Meinungen

Die Unternehmenskommunikatoren als Beziehungs- und Kulturmanager

Die Diskussion über die Weiterentwicklung der internen Kommunikation durch den Einsatz von Social Media-Plattformen wird in den Unternehmen vielfach auf eine medientechnische Frage reduziert. Dabei geht es vorrangig um die Frage, ob das Unternehmen ein Mehr an Offenheit, Dialog, Feedback, Austausch, Selbstverantwortung und Partizipation, verbunden mit einem Weniger an Informations- und Meinungskontrolle und einem Weniger an Kommunikation, die sich an Hierarchien und Organigrammen orientiert, verträgt  bzw. anstrebt. Das heißt, es steht die Frage einer mehr oder weniger tief greifenden Veränderung der Kommunikations- und Führungskultur im Raum. Für die Unternehmens-kommunikatoren bedeutet dies, dass sie ein Stück weit ihre bisherige „Kommunikations- und Deutungshoheit“ verlieren. Geschäftsleitung und Kommunikatoren müssen lernen damit umzugehen, dass künftig unabgestimmte, nicht-autorisierte Aussagen von Mitarbeitern die interne Kommunikation verstärkt beeinflussen. Dadurch kommt auf die Unternehmenskommunikatoren eine neue Rolle zu: die des „Beziehungs-und Kulturmanagers“.          
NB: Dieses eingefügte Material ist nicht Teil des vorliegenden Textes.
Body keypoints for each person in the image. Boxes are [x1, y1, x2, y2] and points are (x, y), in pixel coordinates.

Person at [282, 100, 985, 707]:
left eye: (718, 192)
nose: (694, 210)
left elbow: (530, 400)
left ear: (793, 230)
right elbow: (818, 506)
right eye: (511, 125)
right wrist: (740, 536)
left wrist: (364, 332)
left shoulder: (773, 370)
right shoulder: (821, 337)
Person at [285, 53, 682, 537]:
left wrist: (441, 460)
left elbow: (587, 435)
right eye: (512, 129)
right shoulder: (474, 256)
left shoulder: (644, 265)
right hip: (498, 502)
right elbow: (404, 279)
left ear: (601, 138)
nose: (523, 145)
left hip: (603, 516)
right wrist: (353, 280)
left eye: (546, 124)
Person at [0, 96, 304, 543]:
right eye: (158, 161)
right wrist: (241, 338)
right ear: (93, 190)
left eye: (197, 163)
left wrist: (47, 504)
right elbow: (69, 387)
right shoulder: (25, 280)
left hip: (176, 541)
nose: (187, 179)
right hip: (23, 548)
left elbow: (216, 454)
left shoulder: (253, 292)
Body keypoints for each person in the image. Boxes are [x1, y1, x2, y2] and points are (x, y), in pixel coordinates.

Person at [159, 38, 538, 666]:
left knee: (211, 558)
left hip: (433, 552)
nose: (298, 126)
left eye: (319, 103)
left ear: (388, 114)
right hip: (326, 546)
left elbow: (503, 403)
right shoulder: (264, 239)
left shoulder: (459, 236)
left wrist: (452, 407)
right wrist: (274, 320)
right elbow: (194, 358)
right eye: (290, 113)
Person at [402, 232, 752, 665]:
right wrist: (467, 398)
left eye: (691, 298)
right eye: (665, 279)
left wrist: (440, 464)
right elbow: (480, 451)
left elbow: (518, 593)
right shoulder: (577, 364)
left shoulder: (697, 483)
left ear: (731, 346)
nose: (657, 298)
Dessen Aufgabe ist es, die Kommunikationsplattformen und -situationen zu schaffen, die den gewünschten offenen Meinungsaustausch und Dialog fördern oder überhaupt erst ermöglichen – und zwar den Dialog zwischen allen internen Stakeholdern: zwischen den Mitarbeitern bzw. zwischen unterschiedlichen Mitarbeitergruppen ebenso wie z. B. zwischen Führungskräften und Geschäftsleitung und zwischen Mitarbeitern und Geschäftsleitung. Hierbei geht es nicht um den Dialog um des Dialogs willen, sondern um den Dialog als die Kommunikationsdimension von Partizipation. Dahinter steht das Ziel, die Arbeits- und Geschäftsprozesse im Unternehmen bestmöglich zu gestalten und effizient auszuführen. Mehr Verantwortung und mehr Partizipation für die Mitarbeiter bedeutet in der Konsequenz, die Unternehmens- und Führungskultur in diese Richtung zu verrändern. Gelingt es der Funktion Interne Kommunikation diese Rolle des Beziehungs- und Kulturmanagers erfolgreich wahrzunehmen, dann leistet sie damit einen substanziellen Beitrag zur Wertschöpfung im Unternehmen.